Kunstschmied: Brennen fürs Handwerk

Hämmern, Pressen, Formen, das ist der Arbeitsalltag von Michael Wilberger. Als Kunstschmied schmiedet er Werkstücke aus Metall.

Gleichmäßiges Hämmern tönt aus der kleinen Werkstätte von Michael Wilberger. Das Eisen wird zunächst im Feuer erwärmt und dann am Amboss mit dem Hammer bearbeitet. Vom Prinzip her arbeitet Wilberger noch so, wie es Schmiede seit Jahrtausenden tun.

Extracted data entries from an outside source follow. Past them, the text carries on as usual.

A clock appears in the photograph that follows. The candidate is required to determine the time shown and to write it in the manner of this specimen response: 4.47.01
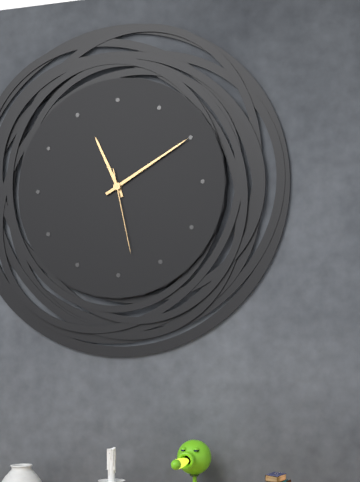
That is 11.10.28
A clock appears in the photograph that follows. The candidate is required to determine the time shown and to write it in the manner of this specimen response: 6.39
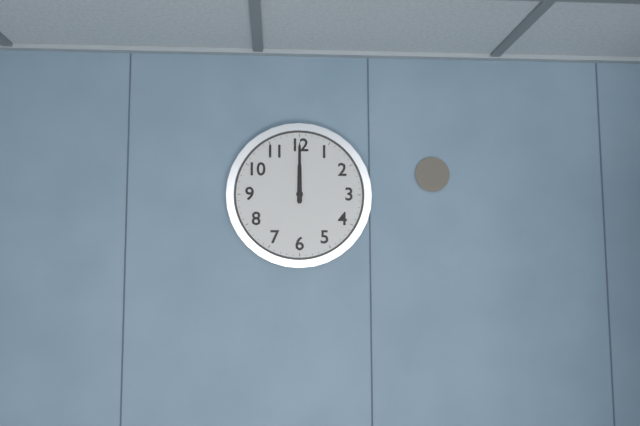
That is 12.00
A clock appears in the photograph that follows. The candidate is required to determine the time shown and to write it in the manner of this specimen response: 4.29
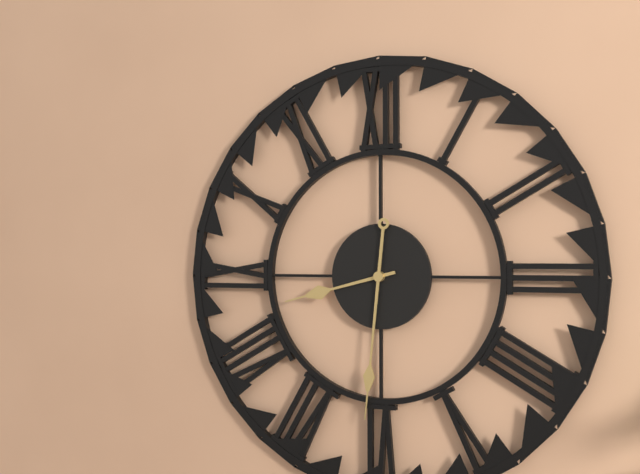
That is 8.31
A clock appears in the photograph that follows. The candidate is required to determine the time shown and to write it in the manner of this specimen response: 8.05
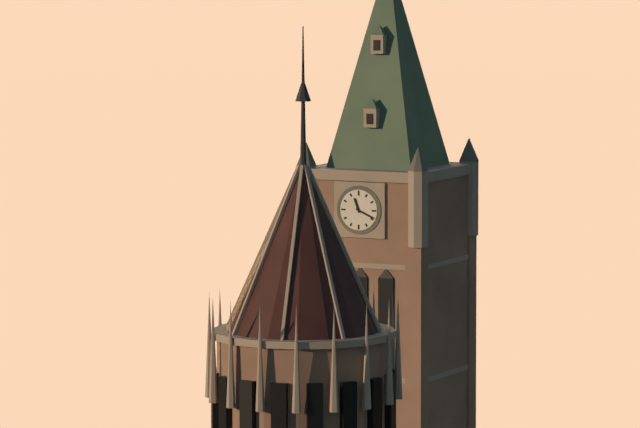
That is 11.19
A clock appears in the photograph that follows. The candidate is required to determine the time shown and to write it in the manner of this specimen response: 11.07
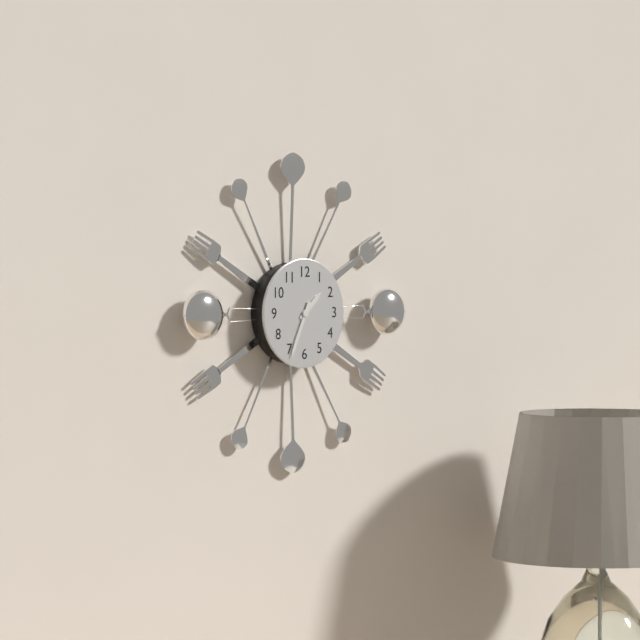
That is 1.34
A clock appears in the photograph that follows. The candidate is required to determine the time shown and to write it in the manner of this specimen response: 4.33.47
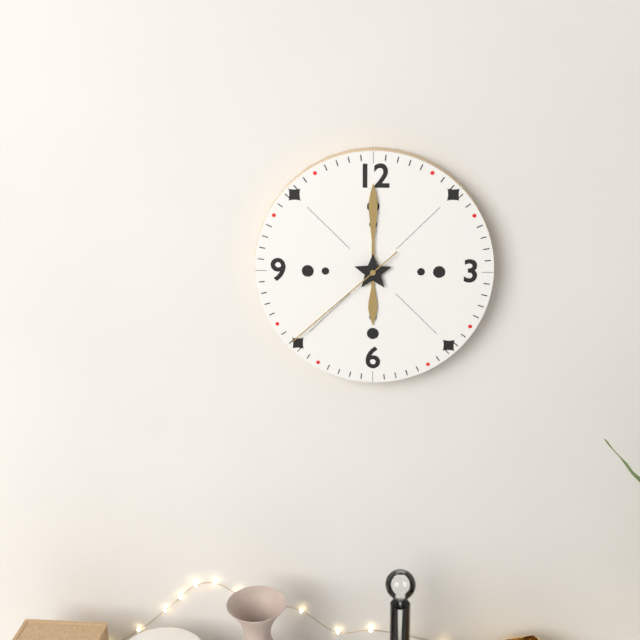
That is 6.00.38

Mit seinen 26 Jahren und seinem 1 ½-Personenunternehmen ist Wilberger der Rookie in der Schmiedebranche, die meist von Familienbetrieben mit langer Tradition geprägt ist.

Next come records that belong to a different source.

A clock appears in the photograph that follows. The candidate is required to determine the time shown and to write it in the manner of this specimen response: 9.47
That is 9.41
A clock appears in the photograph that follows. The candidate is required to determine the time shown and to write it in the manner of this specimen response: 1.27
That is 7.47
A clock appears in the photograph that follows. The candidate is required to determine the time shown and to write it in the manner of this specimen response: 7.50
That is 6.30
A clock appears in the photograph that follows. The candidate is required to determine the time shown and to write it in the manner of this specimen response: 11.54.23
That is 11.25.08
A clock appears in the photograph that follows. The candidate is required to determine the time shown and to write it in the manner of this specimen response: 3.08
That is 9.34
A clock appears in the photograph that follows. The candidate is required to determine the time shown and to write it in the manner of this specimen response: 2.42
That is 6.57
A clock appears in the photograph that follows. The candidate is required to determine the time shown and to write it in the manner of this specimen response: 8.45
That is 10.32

Wilberger hat zunächst die HTL für Maschinenbau und Fertigungstechnik absolviert und wollte anschließend studieren. Ein Ferienjob in einer Schmiede hat ihn dann aber derart beeindruckt, dass er alle Pläne über Bord warf. Nach kurzer Suche begann er bei einem Schlosser- und Schmiedemeister das Handwerk zu erlernen. 2017 hat er die Meisterprüfung im Bereich der Metalltechnik für Schmiede und Fahrzeugbau absolviert und anschließend eine Werkstätte übernommen, für die er nach und nach Werkzeug und Maschinen erstand.
 


Die Schmiedekunst ist ein uraltes Handwerk, bei dem Metalle durch Hämmern, Pressen oder Verdrehen geformt werden.

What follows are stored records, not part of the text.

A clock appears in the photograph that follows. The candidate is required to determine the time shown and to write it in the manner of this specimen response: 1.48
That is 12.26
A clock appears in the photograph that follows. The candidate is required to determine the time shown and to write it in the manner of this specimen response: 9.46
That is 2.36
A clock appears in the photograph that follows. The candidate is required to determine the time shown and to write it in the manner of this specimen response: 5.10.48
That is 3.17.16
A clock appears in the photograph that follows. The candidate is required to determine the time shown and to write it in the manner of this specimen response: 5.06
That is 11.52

Die Ausbildung zum Kunstschmied, die über eine einschlägige Lehre oder auch eine Fachschule erfolgen kann, erfordert Kreativität, Formgefühl und handwerkliches Geschick. Kunstschmiede hantieren mit traditionellen Werkzeugen wie Schmiedefeuer, Blasebalg, Hammer und Amboss, zusätzlich arbeiten sie heutzutage aber auch mit EDV-Unterstützung und bedienen computergesteuerte Werkzeugmaschinen. Kunstschmiede stellen Gitter, Tore, Geländer, Treppen, Zäune, Grabkreuze oder Gipfelkreuze her. Außerdem führen sie Wartungs- und Reparaturarbeiten an Nutzfahrzeugen, Baumaschinen sowie an landwirtschaftlichen Maschinen und Geräten durch. Ein weiteres Betätigungsfeld sind Restaurierungen. Die Anstellungsmöglichkeiten für Kunstschmiede sind begrenzt. Wilberger hat mit kleinen Aufträgen für Privatpersonen eine Nische entdeckt.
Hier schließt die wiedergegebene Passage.